_WORK REQUIRED_. Once a line is found to contain "train", copy it out of the listing.

——————————

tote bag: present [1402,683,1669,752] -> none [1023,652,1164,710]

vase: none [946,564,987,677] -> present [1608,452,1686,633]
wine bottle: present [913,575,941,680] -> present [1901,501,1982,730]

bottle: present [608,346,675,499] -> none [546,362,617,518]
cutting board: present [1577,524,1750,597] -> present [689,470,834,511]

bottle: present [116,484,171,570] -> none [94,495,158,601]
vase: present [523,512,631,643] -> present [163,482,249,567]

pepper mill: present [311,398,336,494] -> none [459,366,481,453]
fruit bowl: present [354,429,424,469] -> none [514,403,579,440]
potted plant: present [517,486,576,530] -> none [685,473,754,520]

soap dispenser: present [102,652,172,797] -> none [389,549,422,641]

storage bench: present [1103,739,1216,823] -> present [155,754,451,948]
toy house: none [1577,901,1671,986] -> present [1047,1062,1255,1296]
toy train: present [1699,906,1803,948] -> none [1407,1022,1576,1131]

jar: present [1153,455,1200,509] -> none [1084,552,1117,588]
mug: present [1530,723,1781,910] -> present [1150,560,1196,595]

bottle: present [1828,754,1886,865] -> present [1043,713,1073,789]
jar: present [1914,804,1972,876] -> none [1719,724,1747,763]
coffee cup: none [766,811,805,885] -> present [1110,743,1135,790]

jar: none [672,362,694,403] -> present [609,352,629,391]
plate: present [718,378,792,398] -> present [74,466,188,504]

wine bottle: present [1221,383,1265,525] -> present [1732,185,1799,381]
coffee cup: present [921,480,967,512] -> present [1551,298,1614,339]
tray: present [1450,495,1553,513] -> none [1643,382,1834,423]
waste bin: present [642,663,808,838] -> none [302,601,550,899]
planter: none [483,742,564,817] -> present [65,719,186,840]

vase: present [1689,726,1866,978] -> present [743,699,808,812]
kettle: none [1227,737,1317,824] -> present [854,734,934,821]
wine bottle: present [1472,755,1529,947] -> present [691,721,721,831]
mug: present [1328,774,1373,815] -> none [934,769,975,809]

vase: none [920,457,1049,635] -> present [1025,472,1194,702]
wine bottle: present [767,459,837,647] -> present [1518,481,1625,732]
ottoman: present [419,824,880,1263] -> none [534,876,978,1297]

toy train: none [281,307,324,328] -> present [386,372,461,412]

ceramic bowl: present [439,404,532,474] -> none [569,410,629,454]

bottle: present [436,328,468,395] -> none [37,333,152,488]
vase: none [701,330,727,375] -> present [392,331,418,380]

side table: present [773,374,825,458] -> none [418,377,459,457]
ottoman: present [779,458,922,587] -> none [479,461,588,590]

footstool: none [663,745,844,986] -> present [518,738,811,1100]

——————————

_RESULT OF THE TASK_.
toy train: present [1699,906,1803,948] -> none [1407,1022,1576,1131]
toy train: none [281,307,324,328] -> present [386,372,461,412]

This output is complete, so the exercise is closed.